Are there particular topics you'd like me to cover? This general area seemed to be hotly requested and one which I understand well. (In addition to general command-line kung-fu.)

How am I doing?

So far, so good!

You are doing good! It is nice to have an overview of all the options in this area, and this is what you are doing. One tutorial per program is a good pace. In the end, it would also be good to have a list of goods and bads for all these options, and maybe a feature comparison list.



going great

Everything is going great. Thanks for the tutorial series.

Platypus editing

This was a great tutorial. It was exactly what I was looking for in building a little application.

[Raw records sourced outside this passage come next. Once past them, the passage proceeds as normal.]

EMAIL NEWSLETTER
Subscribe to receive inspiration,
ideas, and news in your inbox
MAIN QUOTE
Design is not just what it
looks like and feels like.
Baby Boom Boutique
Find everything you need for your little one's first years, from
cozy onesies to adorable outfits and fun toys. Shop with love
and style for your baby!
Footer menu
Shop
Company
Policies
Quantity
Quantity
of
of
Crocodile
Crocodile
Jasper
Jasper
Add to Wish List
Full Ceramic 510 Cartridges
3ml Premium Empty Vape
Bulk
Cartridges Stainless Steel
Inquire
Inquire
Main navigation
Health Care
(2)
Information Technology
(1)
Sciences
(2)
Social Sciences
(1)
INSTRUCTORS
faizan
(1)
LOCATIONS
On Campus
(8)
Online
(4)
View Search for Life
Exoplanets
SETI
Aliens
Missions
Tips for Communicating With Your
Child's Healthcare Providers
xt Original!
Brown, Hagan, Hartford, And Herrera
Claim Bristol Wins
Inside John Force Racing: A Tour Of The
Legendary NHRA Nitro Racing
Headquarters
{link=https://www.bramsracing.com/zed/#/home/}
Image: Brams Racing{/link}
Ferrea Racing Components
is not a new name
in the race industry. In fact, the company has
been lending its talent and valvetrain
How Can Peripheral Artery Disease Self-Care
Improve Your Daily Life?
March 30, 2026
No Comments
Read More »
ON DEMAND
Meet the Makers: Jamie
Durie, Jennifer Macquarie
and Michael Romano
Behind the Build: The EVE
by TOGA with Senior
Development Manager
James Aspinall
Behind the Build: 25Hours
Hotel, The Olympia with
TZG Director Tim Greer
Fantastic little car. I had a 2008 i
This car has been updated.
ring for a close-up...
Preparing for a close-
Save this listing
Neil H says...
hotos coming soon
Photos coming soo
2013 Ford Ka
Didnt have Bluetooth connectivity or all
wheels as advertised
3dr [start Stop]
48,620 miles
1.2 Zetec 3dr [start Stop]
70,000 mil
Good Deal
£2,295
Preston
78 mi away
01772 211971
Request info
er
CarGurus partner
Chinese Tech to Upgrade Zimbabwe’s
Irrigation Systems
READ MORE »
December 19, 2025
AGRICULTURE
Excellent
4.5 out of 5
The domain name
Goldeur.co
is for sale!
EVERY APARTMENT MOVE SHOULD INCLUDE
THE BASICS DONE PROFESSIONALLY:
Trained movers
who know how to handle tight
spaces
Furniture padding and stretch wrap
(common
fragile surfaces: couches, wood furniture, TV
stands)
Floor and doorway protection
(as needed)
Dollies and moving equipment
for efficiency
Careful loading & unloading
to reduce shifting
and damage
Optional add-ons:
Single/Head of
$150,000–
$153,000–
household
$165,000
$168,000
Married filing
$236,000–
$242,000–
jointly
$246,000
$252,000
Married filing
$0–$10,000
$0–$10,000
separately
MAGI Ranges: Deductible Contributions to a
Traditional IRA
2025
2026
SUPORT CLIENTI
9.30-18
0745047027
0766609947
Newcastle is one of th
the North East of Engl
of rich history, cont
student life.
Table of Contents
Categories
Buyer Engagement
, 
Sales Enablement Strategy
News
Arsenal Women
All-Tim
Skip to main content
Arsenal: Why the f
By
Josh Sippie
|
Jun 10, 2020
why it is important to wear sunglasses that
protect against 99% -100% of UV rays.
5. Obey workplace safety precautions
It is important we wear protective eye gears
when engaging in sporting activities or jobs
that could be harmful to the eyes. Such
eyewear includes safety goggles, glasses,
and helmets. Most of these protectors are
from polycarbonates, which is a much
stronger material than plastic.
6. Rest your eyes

Here is a comment for making Platypus a little nicer. I am using the text ouput feature of Platypus. You can navigate within the application bundle that you create to find the MainMenu.nib file. From here you can change a number of things.... Give your app a brushed metal appearance.... Change the size of the text box.... Remove the scroll bar.... I am sure there are many of other fun things we can do with the nib.


Don't worry, editing .nib files coming soon...

Well, I haven't gotten to .nib files yet. :-)

Yes, there are plenty of customization options with Platypus, Pashua, ... all of the above. I'm trying to go from simpler cases to more complicated ones. I do plan to talk about Interface Builder and .nib files, because it's an important part of making a command-line tool fit with a native Mac interface.